Social accountability as a stepping stone for the Priority Campaign—experiences from Malawi
Sitting in the district council hall on that hot October morning and listening to members of the Mwanza District Nutrition Coordinating Committee (DNHA) taking turns to describe how late they receive their monthly funds from Central government and how the figure continues to decline month in, month out, one conclusion came to mind—fair financing goes beyond the figures that government publishes in the pink book—the national budget. Fair financing is about how timely that money is disbursed to district councils and how adequate it is to implement planned activities.
While most advocacy effort in Malawi and elsewhere is put into making sure that government allocates more funding to social services such as health and education—in compliance with global and regional commitments such as Abuja and Maputo Declarations—such effort will be in vain if communities don’t do their part in ensuring that their local governments are funded to deliver social services and improve social wellbeing including child survival and development.

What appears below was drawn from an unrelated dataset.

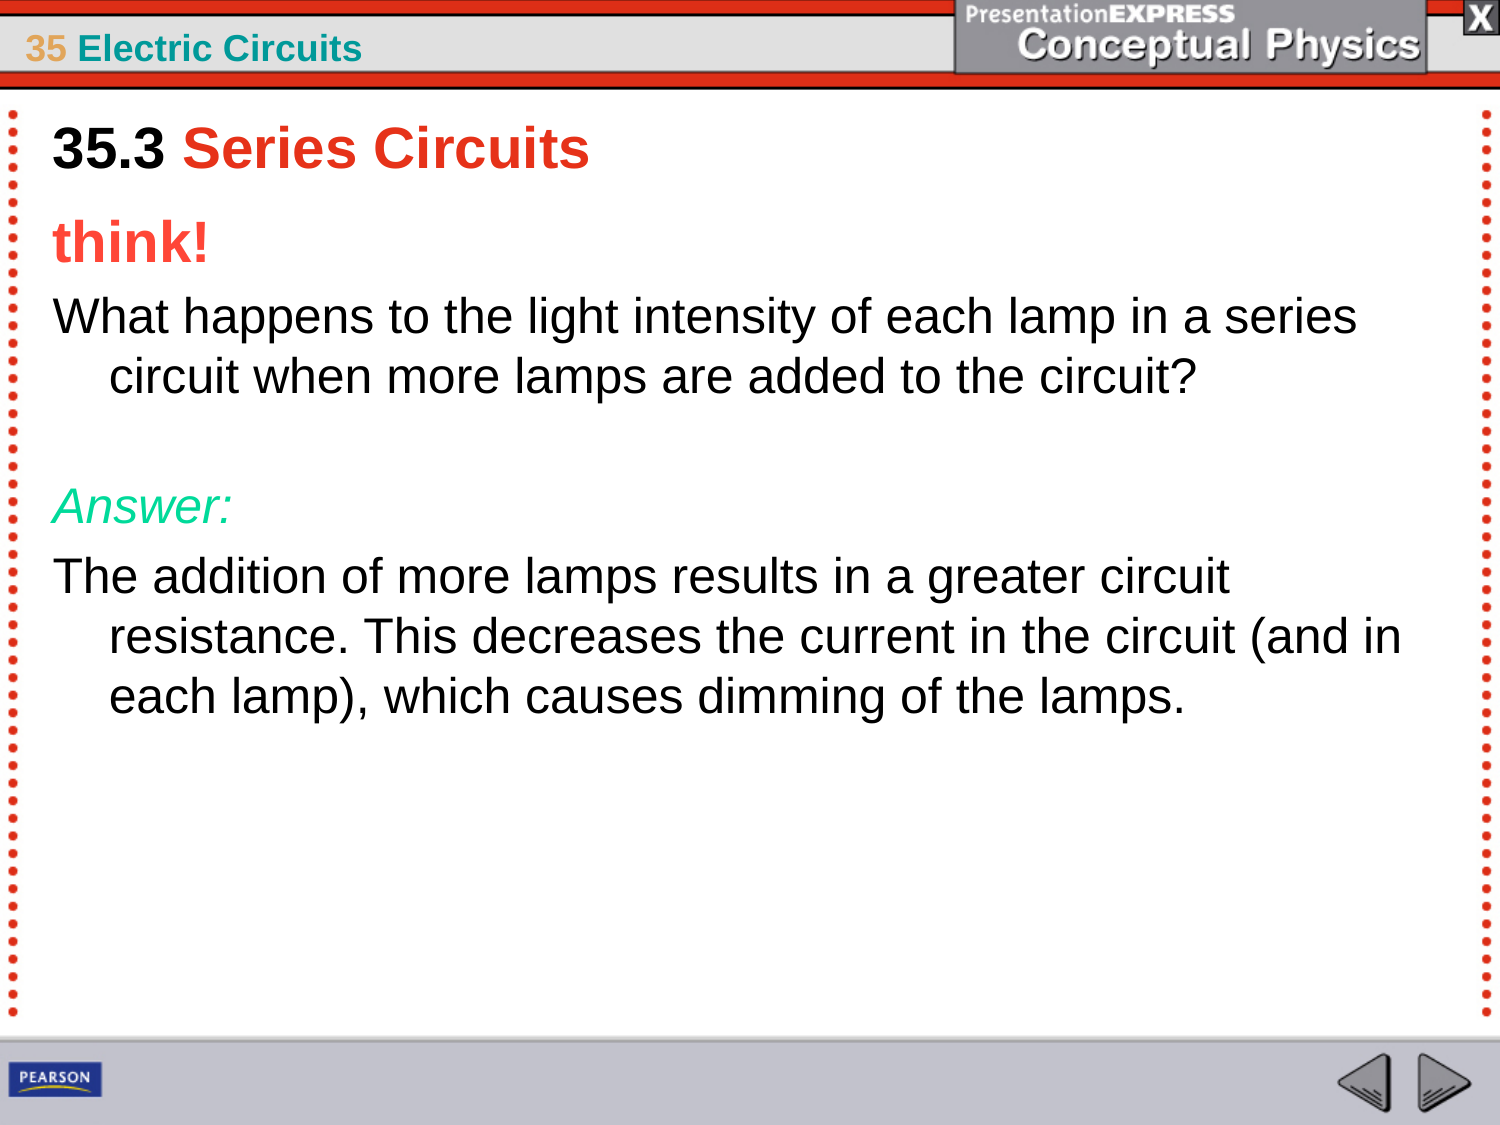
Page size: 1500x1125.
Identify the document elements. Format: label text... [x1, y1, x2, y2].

National purse holders such as the Minister of Finance can yield to civil society pressure to increase budgetary allocations to essential services, but if the citizenry—the end user of the services does not engage their local governments to ensure that such services are indeed provided, such budgetary increases will remain a reality on paper and a far-fetched dream in reality.
What I am saying is fair financing is about government providing enough resources in the national budget to essential services such as health and education, making sure that such resources are disbursed timely and adequately to district councils and that district councils spend those resources as planned and report back to both communities and central government in an accountable and transparent manner about how the resources were used.
In all this, communities in district councils have an important role of making sure that their councils plan properly and spend accordingly—the very concept of Social Accountability.
Communities through their local governance structures should claim a role in the district investment planning process, telling their councils what they expect of them and ensuring that district executive teams fulfil their mandates.
Any Campaign therefore that truly aims at addressing financial barriers to exclusion must address the social accountability question in its entirety. This can be achieved by building robust sub national civil society movements that own the sub national development agenda and drive it forward consistently.
Sub national civil society movements should apply pressure to sub national administrative units to ensure that they develop plans that take care of ‘children left behind’, resource those plans adequately and implement them appropriately.
Coupled with a national civil society agenda that pushes for more government allocations in social sectors, such sub national social accountability mechanisms have better chances of success in ensuring that not only are social services provided but they reach all groups including ‘children left behind’.
As Duncan Greensuggests, change will only happen where active citizenship comes into contact with a responsive state. Social accountability is the corner stone to build both the active citizenship and the responsive state and move communities on a trajectory to sustainable development.